Biris earned his Ph.D. at UALR and joined the faculty in 2006. He and his team have filed 11 patent applications in nanotechnology, bio-nanotechnology, space exploration, and materials science areas. He is fully involved in studying the interaction of nanomaterials with biological systems and using use such novel nanostructures for targeting and killing cancer cells. He has more than 160 papers published in peer reviewed journals or presented at international conferences.
He was part of the team that designed and developed a newly patented electrodynamic screen for space exploration in collaboration with NASA. Patent applications are pending on his new method and technology for producing large quantities of carbon nanotubes with high purity. He led the design and development of carbon nanostructures-based filters to efficiently remove bio-chemical contaminants from air and water.
Biris also developed a unique tissue regeneration system that has been used successfully in 33 clinical studies to grow bone tissue. The work has been licensed to a spin-off company, Orlumet LLC, in which Biris serves as Chief Technical Officer. The co-founder is Peder Jensen.

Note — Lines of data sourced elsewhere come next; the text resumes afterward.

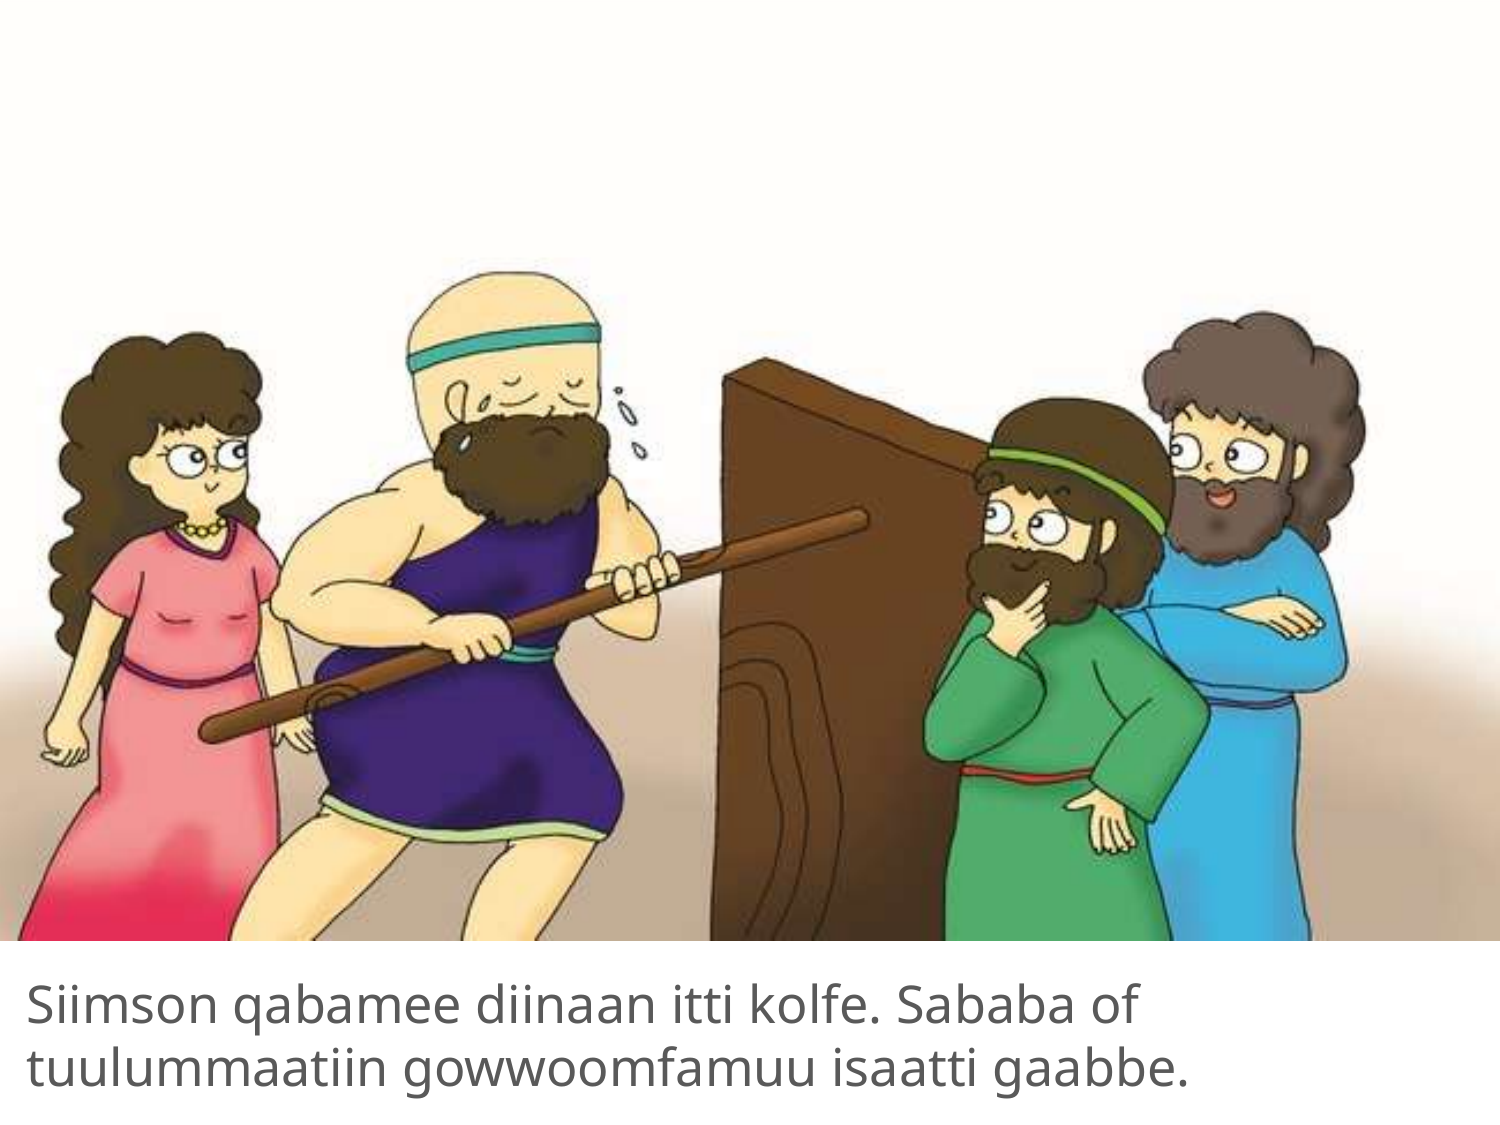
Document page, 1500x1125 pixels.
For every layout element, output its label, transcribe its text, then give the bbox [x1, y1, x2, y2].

picture [0, 0, 1500, 941]
text_box Siimson qabamee diinaan itti kolfe. Sababa of tuulummaatiin gowwoomfamuu isaatti gaabbe. [11, 964, 1498, 1104]
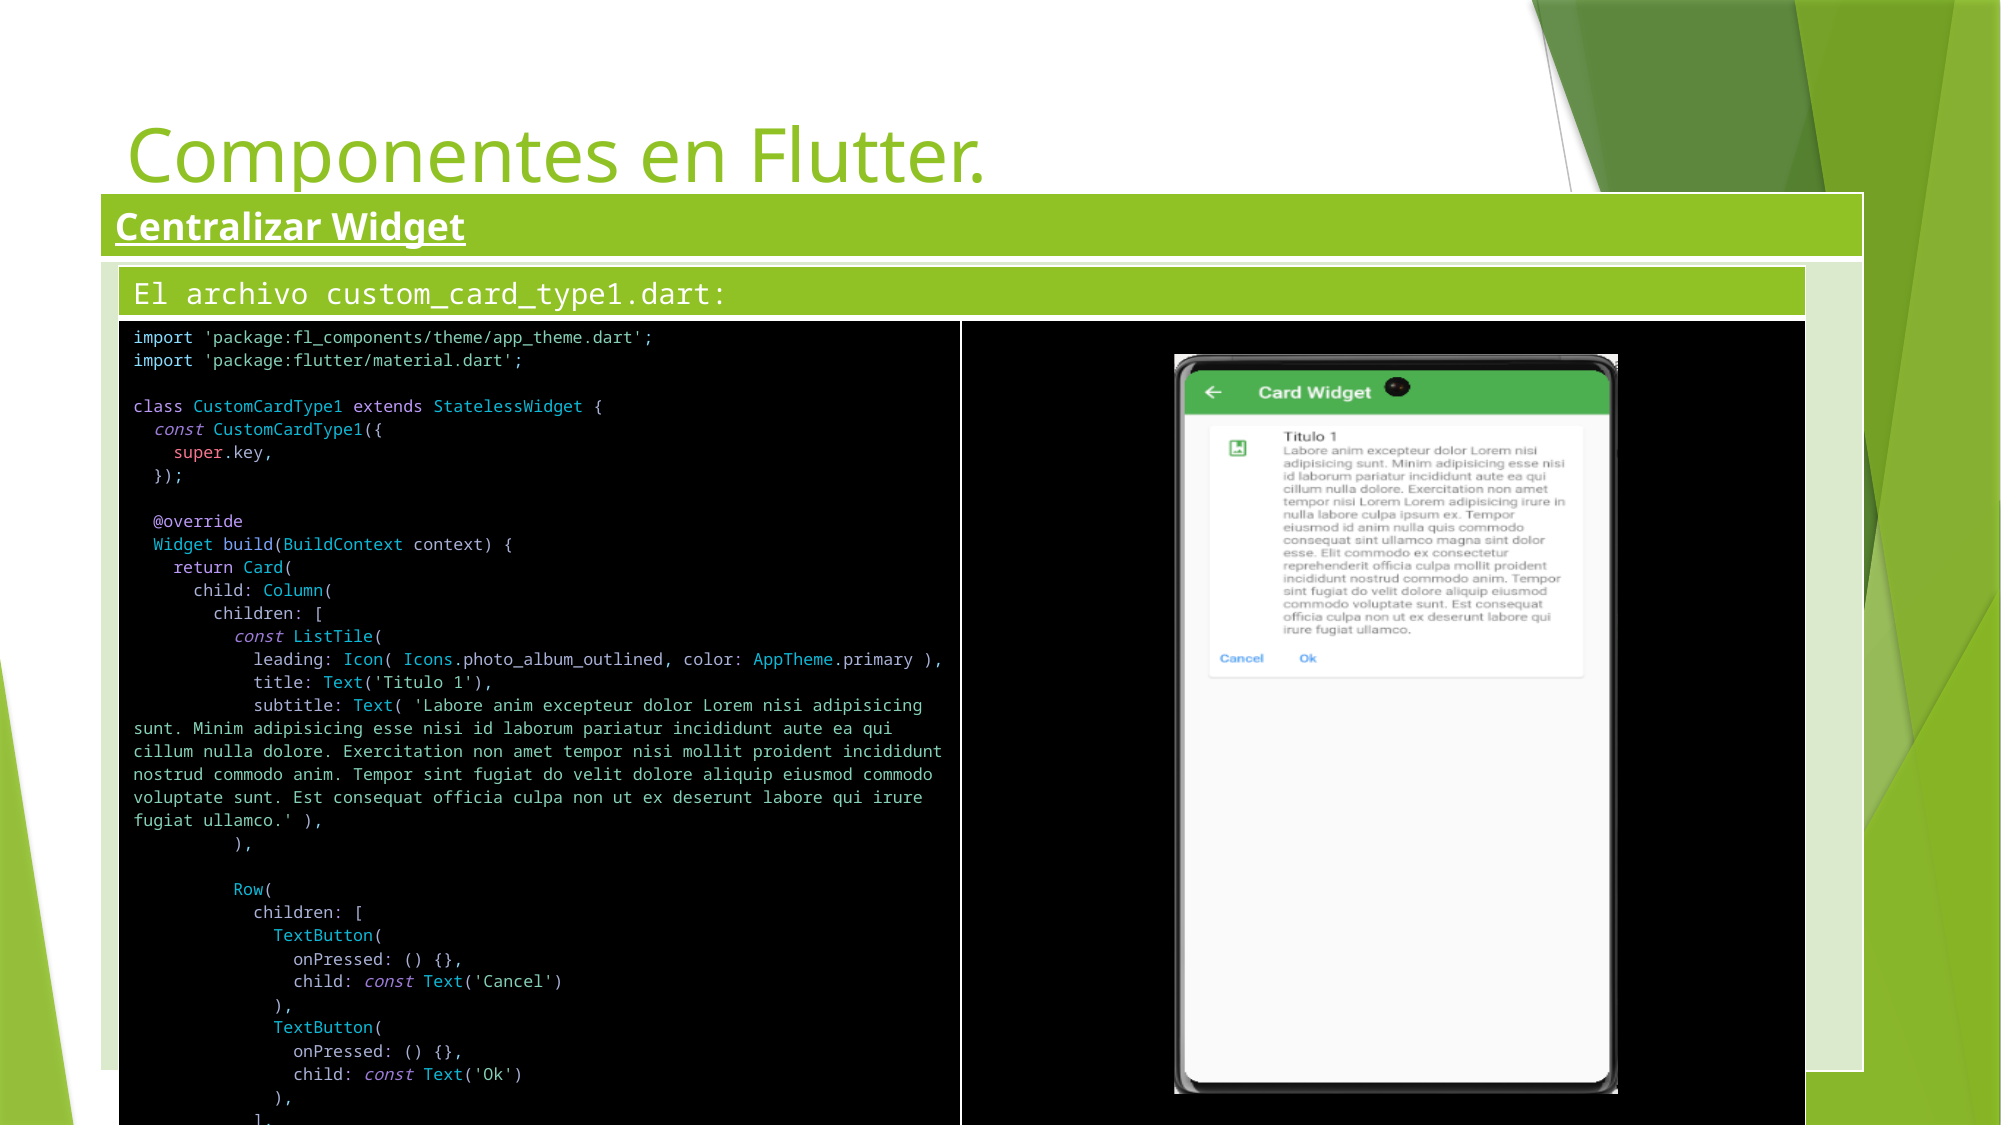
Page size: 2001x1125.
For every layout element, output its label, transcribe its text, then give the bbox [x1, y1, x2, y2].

title Componentes en Flutter. [111, 99, 1522, 192]
text_box [1806, 515, 1931, 576]
table_header El archivo custom_card_type1.dart: [119, 267, 1805, 315]
table_cell import 'package:fl_components/theme/app_theme.dart'; import 'package:flutter/material.dart'; class CustomCardType1 extends StatelessWidget { const CustomCardType1({ super.key, }); @override Widget build(BuildContext context) { return Card( child: Column( children: [ const ListTile( leading: Icon( Icons.photo_album_outlined, color: AppTheme.primary ), title: Text('Titulo 1'), subtitle: Text( 'Labore anim excepteur dolor Lorem nisi adipisicing sunt. Minim adipisicing esse nisi id laborum pariatur incididunt aute ea qui cillum nulla dolore. Exercitation non amet tempor nisi mollit proident incididunt nostrud commodo anim. Tempor sint fugiat do velit dolore aliquip eiusmod commodo voluptate sunt. Est consequat officia culpa non ut ex deserunt labore qui irure fugiat ullamco.' ), ), Row( children: [ TextButton( onPressed: () {}, child: const Text('Cancel') ), TextButton( onPressed: () {}, child: const Text('Ok') ), ], ) ]), ); } } [119, 321, 960, 1125]
picture [1173, 353, 1619, 1095]
table_cell [962, 321, 1805, 1125]
table_header Centralizar Widget [101, 194, 1862, 256]
table_cell [101, 262, 1862, 1070]
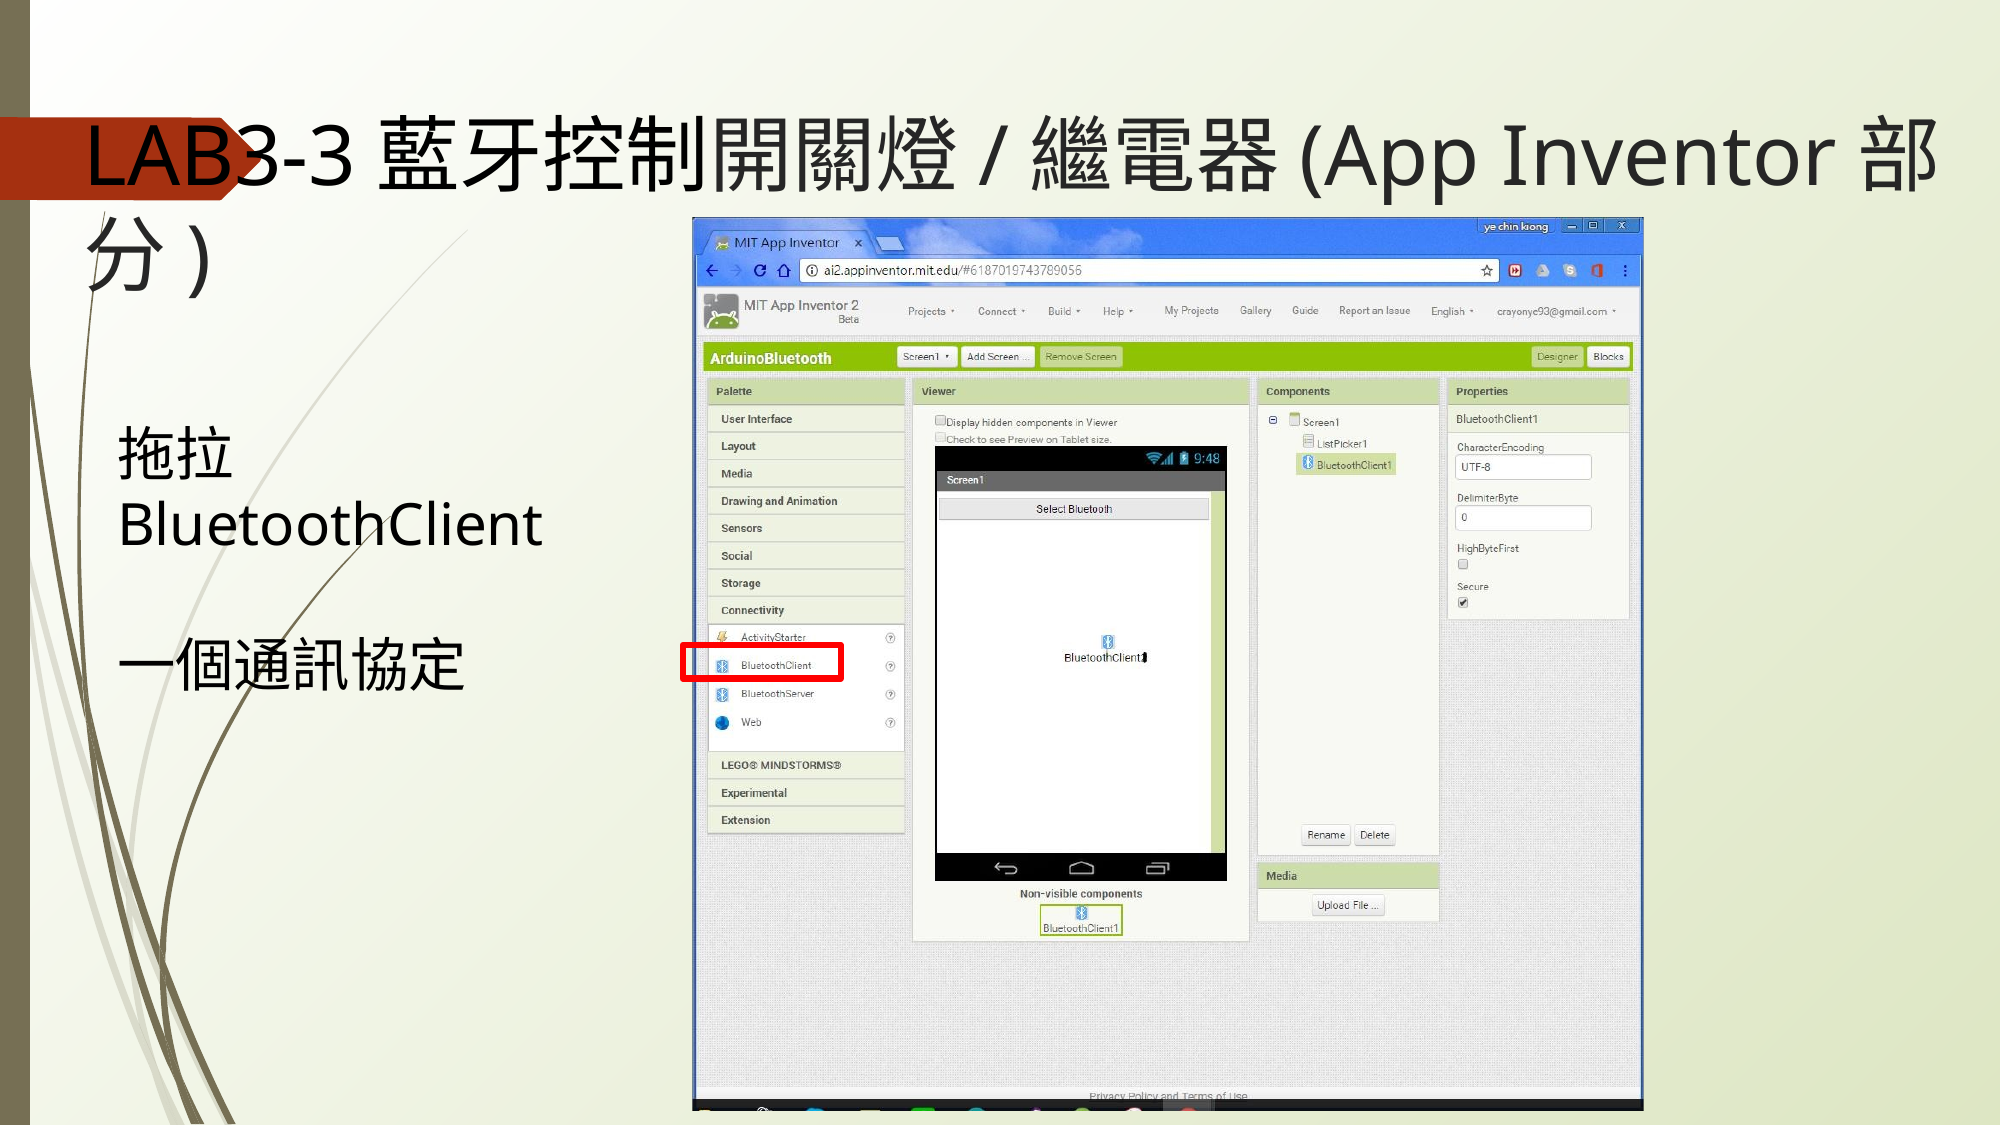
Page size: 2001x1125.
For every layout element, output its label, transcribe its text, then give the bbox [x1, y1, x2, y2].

text_box 拖拉BluetoothClient 一個通訊協定 [115, 415, 600, 698]
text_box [682, 217, 1644, 1112]
title LAB3-3藍牙控制開關燈/繼電器(App Inventor部分) [81, 99, 2000, 303]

Biris is honorary president and co-founder of the Romanian Nanomedicine Institute in his native country. In addition to his groundbreaking research and work with graduate and undergraguate students, Biris works one-on-one with gifted middle- and high school students in Arkansas.
He said the key to the Nanotechnology Center at UALR is its aggressive outreach program to train and educate young people and other world-class scientists who will serve and attract business and industry to Arkansas from the region and the nation.